Trail Talk – February 2025

“One of the penalties of an ecological education is that one lives alone in a world of wounds.” ~ Aldo Leopold

THERE IS AN OPPORTUNITY HERE, in the gradual reclamation of a damaged environment, to be out and about on our two legs, to experience some of this healing. Our trails lead us forever on, ribbons of knowable encounters in a world too often hidden from everyday living. The protected woodland areas around Jacksonville, Beekman and Britt Woods and Forest Park, are living examples of the evolution from misused landscapes back to a more natural equilibrium.

We’re experiencing a healing winter, with (thus far) ample rainfall to start rebuilding our aquifers. Dry gulches become rills, hillside gopher tunnels become so many novel and unexpected springs, stream channels are noisily turned over in a roaring torrent, and the waterfalls, oh, my yes, the waterfalls! One can only hope that folks have been out and about in this glorious wet weather to marvel at the roar of so many cascades. Jacksonville’s Forest Park would feel no shame to be known as ‘Waterfall Wonderland’ during these weeks of spectacular rainfall.

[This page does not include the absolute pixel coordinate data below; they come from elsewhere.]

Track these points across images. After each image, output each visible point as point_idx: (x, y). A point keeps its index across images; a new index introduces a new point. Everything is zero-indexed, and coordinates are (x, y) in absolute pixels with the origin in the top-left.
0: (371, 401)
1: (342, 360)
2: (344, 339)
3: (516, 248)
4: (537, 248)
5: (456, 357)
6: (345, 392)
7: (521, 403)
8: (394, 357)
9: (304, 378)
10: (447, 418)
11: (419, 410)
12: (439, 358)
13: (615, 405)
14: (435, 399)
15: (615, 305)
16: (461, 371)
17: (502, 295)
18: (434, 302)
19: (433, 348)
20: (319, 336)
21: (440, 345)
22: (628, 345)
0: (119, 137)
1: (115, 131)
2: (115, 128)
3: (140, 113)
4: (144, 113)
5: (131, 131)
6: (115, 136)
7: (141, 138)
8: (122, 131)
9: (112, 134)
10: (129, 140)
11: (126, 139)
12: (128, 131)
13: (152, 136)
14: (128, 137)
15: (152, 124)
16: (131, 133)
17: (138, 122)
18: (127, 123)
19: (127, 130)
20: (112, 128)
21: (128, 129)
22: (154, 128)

It’s been a delight to hike along such spirited waterways, to feel the thunder of the rushing water through the very tread of the streamside trail. Remarkably, during the highest of the runoff in the streams, the water coming from Forest Park down Jackson Creek carried far less sediment than the water coming along the highway. This is testament to the efforts in the last two decades by city crews and volunteers, with assistance from MRA (Motorcycle Riders Association) to begin the healing process in the Jackson Creek Watershed.

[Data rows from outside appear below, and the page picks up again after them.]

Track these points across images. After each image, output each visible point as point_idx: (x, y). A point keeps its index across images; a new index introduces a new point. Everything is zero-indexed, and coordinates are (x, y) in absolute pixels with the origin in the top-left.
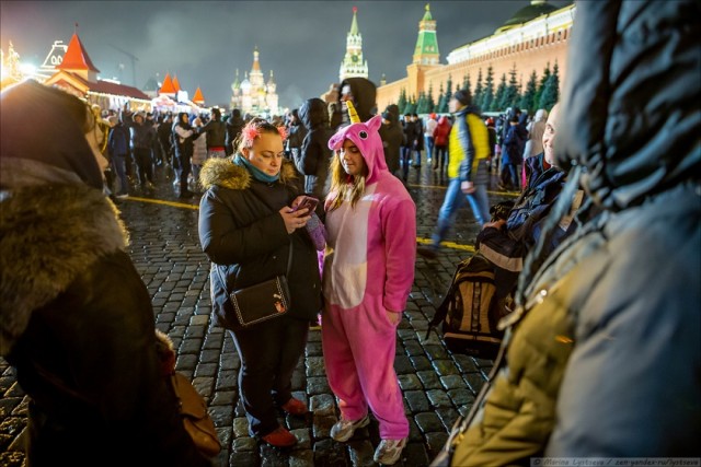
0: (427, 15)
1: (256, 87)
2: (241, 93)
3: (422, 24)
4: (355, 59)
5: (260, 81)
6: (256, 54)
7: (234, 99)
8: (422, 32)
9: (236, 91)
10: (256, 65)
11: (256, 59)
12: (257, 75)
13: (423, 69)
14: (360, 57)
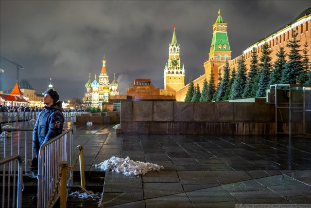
0: (219, 18)
1: (103, 86)
2: (91, 91)
3: (215, 26)
4: (175, 63)
5: (106, 82)
6: (104, 62)
7: (87, 95)
8: (215, 33)
9: (88, 89)
10: (103, 70)
11: (104, 65)
12: (104, 77)
13: (216, 64)
14: (179, 62)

Fuels reduction work has continued, removing overgrown vegetation to provide fuel breaks in the event of wildfire. The catastrophic fires of recent years speak clearly to management decisions and cultural choices that saw our woodland environments become unbalanced. A century-long effort to replace the open oak savanna and ponderosa forests of our valley hillsides, evidenced by so many historic photos and journals, with commercially valuable Douglas firs, is being reversed by nature itself, as we witness the die-off of these firs with our changing climate.

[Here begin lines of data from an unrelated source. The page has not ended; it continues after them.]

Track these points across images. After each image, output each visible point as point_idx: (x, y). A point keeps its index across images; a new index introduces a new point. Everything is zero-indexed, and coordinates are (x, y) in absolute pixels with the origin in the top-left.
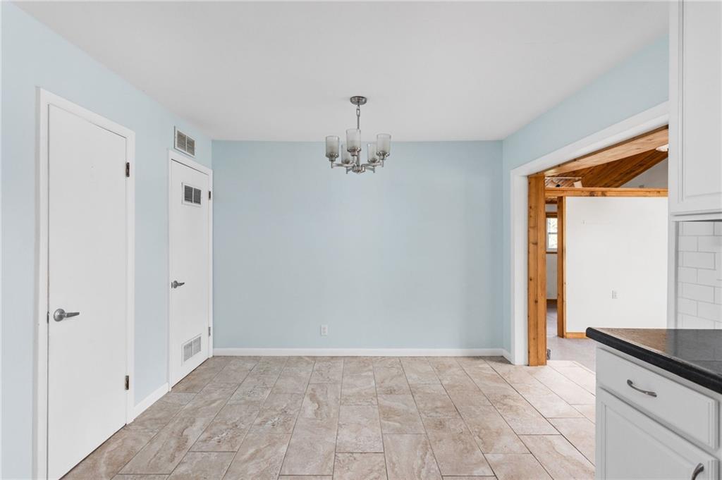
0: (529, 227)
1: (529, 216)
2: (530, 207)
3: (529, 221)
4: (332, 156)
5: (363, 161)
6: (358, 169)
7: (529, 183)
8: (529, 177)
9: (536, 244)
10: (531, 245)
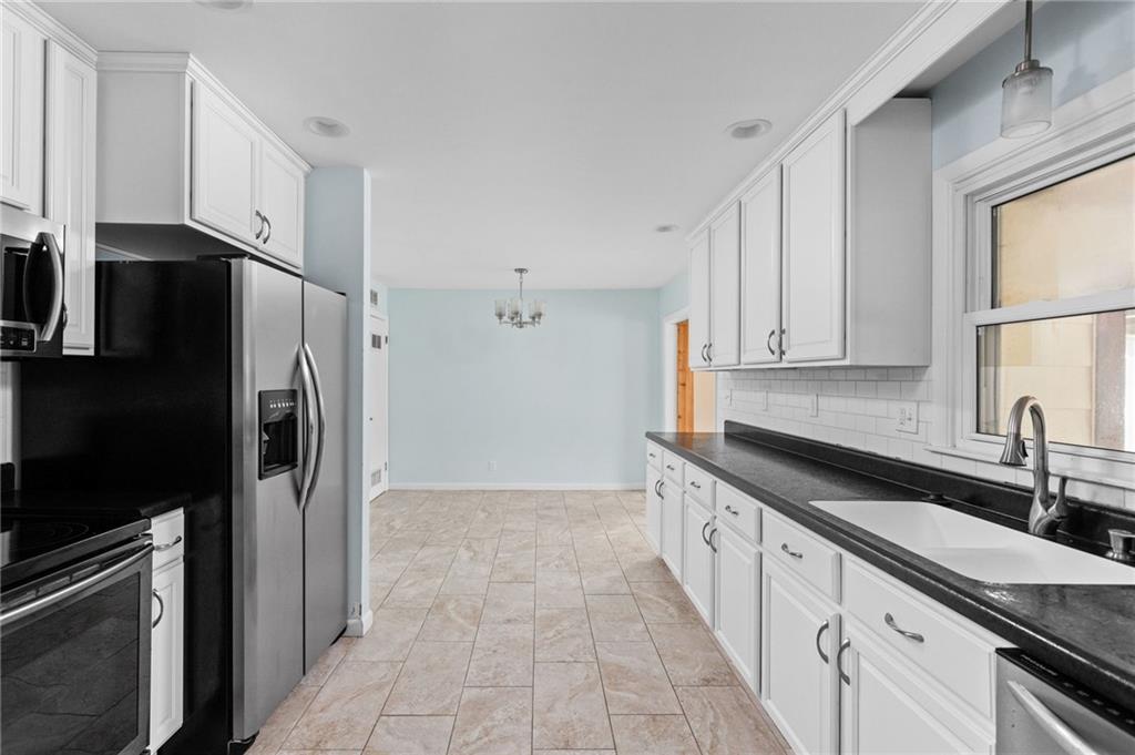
0: (679, 370)
1: (679, 360)
2: (679, 352)
3: (678, 364)
4: (500, 316)
5: (526, 318)
6: (521, 325)
7: (679, 330)
8: (678, 324)
9: (684, 385)
10: (680, 387)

There is so much to be aware of on our walks in the woods. Winter is a time of quiet forests contradicted by rushing water. The brightly colored trunks of our madrone trees and manzanita brush are at their finest. The pungent aroma of the decomposing carpet of leaf litter invades our noses. In the waterways, our resident Pacific wrens scold passing hikers and the occasional song of the spring peepers reminds us of warmer days to come. Listen, learn, and walk on—the woods await.